For the most part, the Duterte-Marcos ticket got the Overseas Filipino Workers (OFWs) vote except in the US, where Filipino-American organizers made sure they lost.  If they continued to work against Duterte, that’s a reason for hope. If an OFW sends money home, she’s seen as the head of her clan.  What she says is law, and she can dictate who to vote for in any election. If there are fifty voters in her clan, and she says who to vote for, her word immediately translates to fifty votes. So I said, “|Educate your own relatives in the Philippines. Tell them what’s really going on. Break the apathy. As the breadwinner you have a very strong voice.” To Filipino American students, I said, “Use social media to expose things like the extra-judicial killings. If you’ve read the Times article with the photo essay of the killings, share it with your relatives in the Philippines. Maybe they don’t realize what’s going on and hearing it from you will make them think.”

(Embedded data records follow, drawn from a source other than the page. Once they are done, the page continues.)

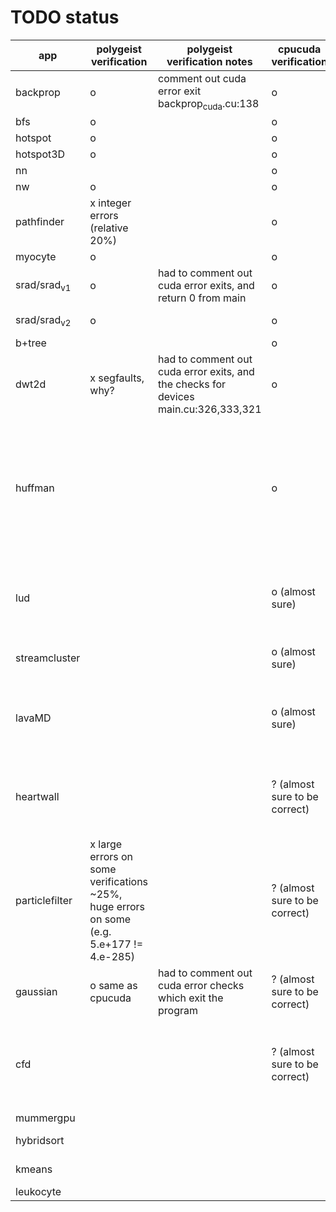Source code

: * TODO status
|----------------+------------------------------------------------------------------------------------------+-------------------------------------------------------------------------------------+-------------------------------+------------------------------------------------------------------------------------------------------------------------------------------------------+-------------+---------------------+-----------------------+-------------------+---------------------------------------------------------------------------------------------------------------------------------|
| app            | polygeist verification                                                                   | polygeist verification notes                                                        | cpucuda verification          | cpucuda verification notes                                                                                                                           | cpucuda run | cpucuda compilation | polygeist compilation | cuda verification | compilation notes                                                                                                               |
|----------------+------------------------------------------------------------------------------------------+-------------------------------------------------------------------------------------+-------------------------------+------------------------------------------------------------------------------------------------------------------------------------------------------+-------------+---------------------+-----------------------+-------------------+---------------------------------------------------------------------------------------------------------------------------------|
| backprop       | o                                                                                        | comment out cuda error exit backprop_cuda.cu:138                                    | o                             |                                                                                                                                                      | o           | o                   |                       | o                 |                                                                                                                                 |
| bfs            | o                                                                                        |                                                                                     | o                             |                                                                                                                                                      | o           | o                   | o                     | o                 |                                                                                                                                 |
| hotspot        | o                                                                                        |                                                                                     | o                             |                                                                                                                                                      | o           | o                   |                       | o                 |                                                                                                                                 |
| hotspot3D      | o                                                                                        |                                                                                     | o                             |                                                                                                                                                      | o           | o                   |                       | o                 |                                                                                                                                 |
| nn             |                                                                                          |                                                                                     | o                             |                                                                                                                                                      | o           | o                   |                       | o                 |                                                                                                                                 |
| nw             | o                                                                                        |                                                                                     | o                             |                                                                                                                                                      | o           | o                   | o                     | o                 |                                                                                                                                 |
| pathfinder     | x integer errors (relative 20%)                                                          |                                                                                     | o                             |                                                                                                                                                      | o           | o                   |                       | o                 |                                                                                                                                 |
| myocyte        | o                                                                                        |                                                                                     | o                             |                                                                                                                                                      | o           | o                   |                       | o                 |                                                                                                                                 |
| srad/srad_v1   | o                                                                                        | had to comment out cuda error exits, and return 0 from main                         | o                             |                                                                                                                                                      | o           | o                   |                       | o                 |                                                                                                                                 |
| srad/srad_v2   | o                                                                                        |                                                                                     | o                             | huh? sometimes native cuda verification fails too                                                                                                    | o           | o                   | o                     | o                 |                                                                                                                                 |
| b+tree         |                                                                                          |                                                                                     | o                             |                                                                                                                                                      | o           | o                   |                       | o                 |                                                                                                                                 |
| dwt2d          | x segfaults, why?                                                                        | had to comment out cuda error exits, and the checks for devices main.cu:326,333,321 | o                             |                                                                                                                                                      | o           | o                   |                       | o                 | takes like 15 minutes to compile...                                                                                             |
| huffman        |                                                                                          |                                                                                     | o                             | needed a bitwise shift undefined behaviour bug fix                                                                                                   | o           | o                   |                       | o                 | bug in clang with max() function when compiling in cuda mode (aa7c0f8648), it had a bug with undefined behaviour with bitshifts |
|----------------+------------------------------------------------------------------------------------------+-------------------------------------------------------------------------------------+-------------------------------+------------------------------------------------------------------------------------------------------------------------------------------------------+-------------+---------------------+-----------------------+-------------------+---------------------------------------------------------------------------------------------------------------------------------|
| lud            |                                                                                          |                                                                                     | o (almost sure)               | small (~0.05%ish, e.g. 0.0164388 != 0.0164439) fp errors, the builtin verification verifies successfully (it checks for abs(a-b) <= 0.0001)          | o           | o                   |                       | o                 |                                                                                                                                 |
| streamcluster  |                                                                                          |                                                                                     | o (almost sure)               | 1~%ish fp error (e.g. -0.0104026 != -0.0103988)                                                                                                      | o           | o                   |                       | o                 | weird cuda timing output                                                                                                        |
| lavaMD         |                                                                                          |                                                                                     | o (almost sure)               | a single very small error (double prec fp) at el 198039: 0.042353885630521948 != 0.042353885630530053                                                | o           | o                   |                       | o                 |                                                                                                                                 |
|----------------+------------------------------------------------------------------------------------------+-------------------------------------------------------------------------------------+-------------------------------+------------------------------------------------------------------------------------------------------------------------------------------------------+-------------+---------------------+-----------------------+-------------------+---------------------------------------------------------------------------------------------------------------------------------|
| heartwall      |                                                                                          |                                                                                     | ? (almost sure to be correct) | involves fp arithmetic, everything is fine on the first iteration, but after 10 iterations, failures occur: ~20%ish integer errors (e.g. 315 != 378) | o           | o                   |                       | o                 |                                                                                                                                 |
| particlefilter | x large errors on some verifications ~25%, huge errors on some (e.g. 5.e+177 != 4.e-285) |                                                                                     | ? (almost sure to be correct) | 1~10%ish fp error (e.g. 64.360 != 64.0135, 53.02 != 49.75) and some very small numbers (6.2e-212 != 1.0e-87)                                         | o           | o                   |                       | o                 |                                                                                                                                 |
| gaussian       | o same as cpucuda                                                                        | had to comment out cuda error checks which exit the program                         | ? (almost sure to be correct) | some small fp errors (0 != -1.3e-08), one slightly bigger (1.4e-08 != 7.6e-09)                                                                       | o           | o                   |                       | o                 |                                                                                                                                 |
|----------------+------------------------------------------------------------------------------------------+-------------------------------------------------------------------------------------+-------------------------------+------------------------------------------------------------------------------------------------------------------------------------------------------+-------------+---------------------+-----------------------+-------------------+---------------------------------------------------------------------------------------------------------------------------------|
| cfd            |                                                                                          |                                                                                     | ? (almost sure to be correct) | very big (~30%ish) fp errors at the end of the 2000 * 3 iterations it does, otherwise, on the first iteration: e.g. -3.9e-08 != -4.5e-28, 2e-08 != 0 | o           | o                   |                       | o                 |                                                                                                                                 |
|----------------+------------------------------------------------------------------------------------------+-------------------------------------------------------------------------------------+-------------------------------+------------------------------------------------------------------------------------------------------------------------------------------------------+-------------+---------------------+-----------------------+-------------------+---------------------------------------------------------------------------------------------------------------------------------|
| mummergpu      |                                                                                          |                                                                                     |                               |                                                                                                                                                      |             | x                   |                       |                   | uses tex2D                                                                                                                      |
| hybridsort     |                                                                                          |                                                                                     |                               |                                                                                                                                                      |             | x                   |                       |                   | Why OpenGL headers???                                                                                                           |
| kmeans         |                                                                                          |                                                                                     |                               |                                                                                                                                                      |             | x                   |                       |                   | uses textures????                                                                                                               |
| leukocyte      |                                                                                          |                                                                                     |                               |                                                                                                                                                      |             | x                   |                       |                   | textures                                                                                                                        |
|----------------+------------------------------------------------------------------------------------------+-------------------------------------------------------------------------------------+-------------------------------+------------------------------------------------------------------------------------------------------------------------------------------------------+-------------+---------------------+-----------------------+-------------------+---------------------------------------------------------------------------------------------------------------------------------|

When I come to Manila I often get into a conversation with the taxi driver. Some agree with me about what’s going on. One said that he didn’t like the killings because it wasn’t just drug addicts that were being killed, it was also bystanders and little children and witnesses to killings. But others have said they felt attacks on taxi drivers had gone down and they personally felt much safer. One even said that anyone who objected to the killings was probably using drugs himself.

I know. I get startled when I listen to Fox News—like, what?  Some of the taxi drivers listen to rightwing radio all day. How do you fight that?

Tourism is down, Filipino debt is in the billions again and rising. And then there really is no program for the poor. Even in Marawi at the relief centers are run by private individuals, civil society groups or the army.  Duterte is doing nothing except his drug war. Investors are scared.

They’re leaving. The dollar is 50.45 pesos now? Even after Duterte’s term is up in six years, who will pay for the billions in loans? We haven’t even finished paying off the Marcos loans yet.